Abstract

The first complete English versions of Confucian texts appeared between 1809 and 1814 in separate endeavors by Joshua Marshman and Robert Morrison. In 1814, the London Quarterly Review assessed Marshman’s translations as “nonsense.” In 1816, the same journal declared that the achievements of the Anglophone missionaries who translated Chinese were “wonderful.” Modern and contemporary commentators have recognized that the translations were primitive. Nonetheless the works stimulated interest in Romantic Britain. This article argues that the missionary versions of Confucian philosophy are significant within several political contexts of British Romanticism. The translations arose amid the diplomatic complications of British Asia.
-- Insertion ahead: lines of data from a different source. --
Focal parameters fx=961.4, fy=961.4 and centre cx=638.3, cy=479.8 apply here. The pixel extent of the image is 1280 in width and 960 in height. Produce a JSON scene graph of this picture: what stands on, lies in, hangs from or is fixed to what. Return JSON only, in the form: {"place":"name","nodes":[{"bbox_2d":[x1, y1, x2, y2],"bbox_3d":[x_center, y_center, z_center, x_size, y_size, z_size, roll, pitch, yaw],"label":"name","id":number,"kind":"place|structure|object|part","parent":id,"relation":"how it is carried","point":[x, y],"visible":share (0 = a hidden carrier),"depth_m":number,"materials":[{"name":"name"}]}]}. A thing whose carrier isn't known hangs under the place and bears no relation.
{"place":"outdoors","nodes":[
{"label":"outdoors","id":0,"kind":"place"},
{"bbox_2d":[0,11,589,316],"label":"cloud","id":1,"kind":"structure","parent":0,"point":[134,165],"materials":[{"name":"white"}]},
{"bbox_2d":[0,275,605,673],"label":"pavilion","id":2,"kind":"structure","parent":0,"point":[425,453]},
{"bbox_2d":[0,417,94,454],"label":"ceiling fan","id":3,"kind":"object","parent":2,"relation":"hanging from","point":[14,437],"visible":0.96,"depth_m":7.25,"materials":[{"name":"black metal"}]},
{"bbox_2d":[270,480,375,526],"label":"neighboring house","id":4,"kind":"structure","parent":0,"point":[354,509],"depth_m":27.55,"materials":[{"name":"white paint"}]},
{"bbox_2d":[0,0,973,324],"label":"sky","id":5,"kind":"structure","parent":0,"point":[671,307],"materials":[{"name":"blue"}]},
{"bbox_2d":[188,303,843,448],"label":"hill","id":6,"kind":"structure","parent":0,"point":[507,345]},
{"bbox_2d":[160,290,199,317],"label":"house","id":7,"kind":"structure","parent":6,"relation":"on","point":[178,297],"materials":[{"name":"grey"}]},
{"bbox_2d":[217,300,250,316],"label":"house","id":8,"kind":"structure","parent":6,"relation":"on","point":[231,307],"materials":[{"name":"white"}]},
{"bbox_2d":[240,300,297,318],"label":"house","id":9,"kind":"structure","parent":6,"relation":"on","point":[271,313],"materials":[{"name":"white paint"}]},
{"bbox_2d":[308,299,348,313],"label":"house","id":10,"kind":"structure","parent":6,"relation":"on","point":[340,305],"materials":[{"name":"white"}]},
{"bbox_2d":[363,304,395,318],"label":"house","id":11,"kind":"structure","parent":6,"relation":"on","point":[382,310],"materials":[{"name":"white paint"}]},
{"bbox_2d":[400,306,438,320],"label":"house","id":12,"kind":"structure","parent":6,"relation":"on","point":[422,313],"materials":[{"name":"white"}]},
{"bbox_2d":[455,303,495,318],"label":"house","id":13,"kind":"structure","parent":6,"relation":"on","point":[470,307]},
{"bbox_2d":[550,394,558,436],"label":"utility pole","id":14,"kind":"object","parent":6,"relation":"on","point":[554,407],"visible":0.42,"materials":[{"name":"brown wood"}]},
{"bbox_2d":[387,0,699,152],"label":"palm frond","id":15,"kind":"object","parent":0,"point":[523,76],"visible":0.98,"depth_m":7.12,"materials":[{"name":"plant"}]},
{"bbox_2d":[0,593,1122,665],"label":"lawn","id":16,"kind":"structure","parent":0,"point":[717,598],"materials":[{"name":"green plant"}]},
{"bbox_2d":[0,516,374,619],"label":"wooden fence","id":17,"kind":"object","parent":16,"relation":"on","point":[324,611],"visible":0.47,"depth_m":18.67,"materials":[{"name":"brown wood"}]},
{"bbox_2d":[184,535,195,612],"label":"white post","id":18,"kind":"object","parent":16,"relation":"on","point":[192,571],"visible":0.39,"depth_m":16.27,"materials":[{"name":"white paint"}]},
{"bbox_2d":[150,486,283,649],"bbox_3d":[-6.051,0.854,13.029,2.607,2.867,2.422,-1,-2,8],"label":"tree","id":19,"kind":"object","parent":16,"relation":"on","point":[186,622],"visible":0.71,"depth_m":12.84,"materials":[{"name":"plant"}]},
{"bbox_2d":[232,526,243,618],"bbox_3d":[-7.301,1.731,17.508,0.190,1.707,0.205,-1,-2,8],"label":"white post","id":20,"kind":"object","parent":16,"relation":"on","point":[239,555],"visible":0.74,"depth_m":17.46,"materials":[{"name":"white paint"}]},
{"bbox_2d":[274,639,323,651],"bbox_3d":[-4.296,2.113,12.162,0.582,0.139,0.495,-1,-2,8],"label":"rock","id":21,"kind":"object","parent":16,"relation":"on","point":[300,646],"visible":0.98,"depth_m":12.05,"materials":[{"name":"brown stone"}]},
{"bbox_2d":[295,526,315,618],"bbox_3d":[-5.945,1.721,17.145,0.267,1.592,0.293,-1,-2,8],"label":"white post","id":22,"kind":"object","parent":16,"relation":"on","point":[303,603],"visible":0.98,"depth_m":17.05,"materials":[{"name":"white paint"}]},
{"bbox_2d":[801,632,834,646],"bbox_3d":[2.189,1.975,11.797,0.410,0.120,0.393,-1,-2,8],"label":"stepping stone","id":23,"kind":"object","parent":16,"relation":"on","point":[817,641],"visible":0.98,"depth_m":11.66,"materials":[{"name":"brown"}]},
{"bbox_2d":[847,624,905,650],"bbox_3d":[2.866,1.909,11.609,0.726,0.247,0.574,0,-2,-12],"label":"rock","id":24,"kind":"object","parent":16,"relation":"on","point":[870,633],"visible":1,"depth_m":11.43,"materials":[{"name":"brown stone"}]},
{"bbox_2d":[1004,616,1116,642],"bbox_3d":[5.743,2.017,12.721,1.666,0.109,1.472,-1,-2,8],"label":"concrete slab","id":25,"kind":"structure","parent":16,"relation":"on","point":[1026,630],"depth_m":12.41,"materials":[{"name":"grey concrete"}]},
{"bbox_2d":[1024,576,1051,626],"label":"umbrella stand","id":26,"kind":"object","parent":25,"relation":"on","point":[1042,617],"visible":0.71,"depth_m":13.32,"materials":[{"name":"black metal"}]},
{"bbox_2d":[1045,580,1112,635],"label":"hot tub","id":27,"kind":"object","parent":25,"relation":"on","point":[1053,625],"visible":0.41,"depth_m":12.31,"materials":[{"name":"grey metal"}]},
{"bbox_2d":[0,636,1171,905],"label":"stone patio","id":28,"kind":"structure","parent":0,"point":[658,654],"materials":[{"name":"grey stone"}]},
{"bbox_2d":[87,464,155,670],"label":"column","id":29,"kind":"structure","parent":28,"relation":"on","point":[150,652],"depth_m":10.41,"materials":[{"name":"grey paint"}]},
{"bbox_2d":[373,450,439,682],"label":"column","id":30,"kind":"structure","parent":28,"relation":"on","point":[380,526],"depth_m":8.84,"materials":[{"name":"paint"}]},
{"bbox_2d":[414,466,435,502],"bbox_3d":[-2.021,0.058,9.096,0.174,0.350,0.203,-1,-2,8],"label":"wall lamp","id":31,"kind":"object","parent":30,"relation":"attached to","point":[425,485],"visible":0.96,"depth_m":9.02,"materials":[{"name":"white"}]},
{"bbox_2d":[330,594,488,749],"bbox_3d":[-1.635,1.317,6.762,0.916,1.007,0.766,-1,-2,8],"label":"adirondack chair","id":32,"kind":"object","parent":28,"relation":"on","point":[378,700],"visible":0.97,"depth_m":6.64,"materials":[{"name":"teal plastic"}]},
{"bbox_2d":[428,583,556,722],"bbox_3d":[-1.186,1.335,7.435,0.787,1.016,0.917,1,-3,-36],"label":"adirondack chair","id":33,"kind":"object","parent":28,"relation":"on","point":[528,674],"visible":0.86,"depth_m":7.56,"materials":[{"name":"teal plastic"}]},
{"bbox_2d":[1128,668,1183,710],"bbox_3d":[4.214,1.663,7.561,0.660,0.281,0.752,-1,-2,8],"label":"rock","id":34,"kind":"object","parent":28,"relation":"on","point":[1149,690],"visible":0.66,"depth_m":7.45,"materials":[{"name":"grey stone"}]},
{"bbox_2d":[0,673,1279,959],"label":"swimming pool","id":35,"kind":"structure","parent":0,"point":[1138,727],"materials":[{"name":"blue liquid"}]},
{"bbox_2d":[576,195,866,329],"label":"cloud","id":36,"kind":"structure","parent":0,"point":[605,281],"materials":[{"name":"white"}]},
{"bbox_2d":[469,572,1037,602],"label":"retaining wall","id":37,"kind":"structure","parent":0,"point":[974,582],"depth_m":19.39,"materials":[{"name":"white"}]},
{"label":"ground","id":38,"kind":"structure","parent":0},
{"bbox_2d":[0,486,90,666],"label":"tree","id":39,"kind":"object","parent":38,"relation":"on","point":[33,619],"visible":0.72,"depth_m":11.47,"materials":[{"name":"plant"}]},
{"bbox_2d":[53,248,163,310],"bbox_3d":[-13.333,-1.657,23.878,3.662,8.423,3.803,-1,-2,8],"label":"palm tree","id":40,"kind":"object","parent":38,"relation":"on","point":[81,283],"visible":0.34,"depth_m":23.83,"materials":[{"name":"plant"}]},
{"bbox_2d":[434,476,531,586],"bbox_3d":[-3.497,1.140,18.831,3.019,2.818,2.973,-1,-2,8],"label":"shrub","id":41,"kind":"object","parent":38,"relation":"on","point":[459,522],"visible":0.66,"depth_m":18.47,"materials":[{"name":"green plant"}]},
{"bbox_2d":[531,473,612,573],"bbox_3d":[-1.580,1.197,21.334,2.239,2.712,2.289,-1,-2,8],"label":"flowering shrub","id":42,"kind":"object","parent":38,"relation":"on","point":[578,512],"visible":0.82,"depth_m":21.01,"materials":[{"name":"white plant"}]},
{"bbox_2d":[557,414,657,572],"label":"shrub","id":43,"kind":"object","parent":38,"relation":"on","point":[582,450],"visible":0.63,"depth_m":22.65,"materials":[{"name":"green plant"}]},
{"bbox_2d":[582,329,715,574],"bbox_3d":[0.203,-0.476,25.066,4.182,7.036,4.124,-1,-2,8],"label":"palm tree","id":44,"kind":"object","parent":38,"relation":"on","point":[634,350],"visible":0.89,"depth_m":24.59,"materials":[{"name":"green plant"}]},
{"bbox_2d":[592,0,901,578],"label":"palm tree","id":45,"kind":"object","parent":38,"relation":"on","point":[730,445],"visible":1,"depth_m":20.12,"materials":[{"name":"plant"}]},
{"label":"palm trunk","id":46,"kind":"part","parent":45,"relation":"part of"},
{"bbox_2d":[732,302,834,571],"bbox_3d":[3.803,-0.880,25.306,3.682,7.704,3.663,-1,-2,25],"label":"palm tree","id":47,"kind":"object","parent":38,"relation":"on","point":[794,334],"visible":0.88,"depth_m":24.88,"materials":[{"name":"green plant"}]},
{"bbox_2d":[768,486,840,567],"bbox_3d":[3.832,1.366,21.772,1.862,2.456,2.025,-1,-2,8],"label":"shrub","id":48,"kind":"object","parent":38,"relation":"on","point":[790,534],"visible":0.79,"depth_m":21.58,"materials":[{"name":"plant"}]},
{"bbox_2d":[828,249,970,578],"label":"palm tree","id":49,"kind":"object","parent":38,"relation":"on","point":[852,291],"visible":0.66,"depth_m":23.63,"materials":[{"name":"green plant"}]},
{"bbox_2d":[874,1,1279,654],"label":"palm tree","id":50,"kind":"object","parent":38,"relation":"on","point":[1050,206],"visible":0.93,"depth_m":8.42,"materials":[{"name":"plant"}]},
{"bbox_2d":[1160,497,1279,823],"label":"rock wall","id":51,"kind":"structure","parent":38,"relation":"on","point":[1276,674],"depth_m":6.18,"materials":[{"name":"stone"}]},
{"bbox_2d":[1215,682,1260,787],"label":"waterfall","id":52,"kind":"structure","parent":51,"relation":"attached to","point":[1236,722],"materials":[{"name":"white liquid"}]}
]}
Marshman and Morrison produced their Confucian texts in attempts to appease local administration that suspected their religious activities might cause unrest. Yet the translations also stimulated enough interest to secure funds for the missionaries’ religious efforts. In Britain, responses to Confucianism occurred in three prominent debates: the rivalry between Catholicism and Protestantism; China as an emerging site of Anglo-French rivalry; and liberal commentary on principles of leadership with allusion to Britain’s ruler, the Prince Regent. The missionary translations have been neglected as poor Confucianism but are significant within the political contexts of the Romantic period and the problematic concept of Sinology.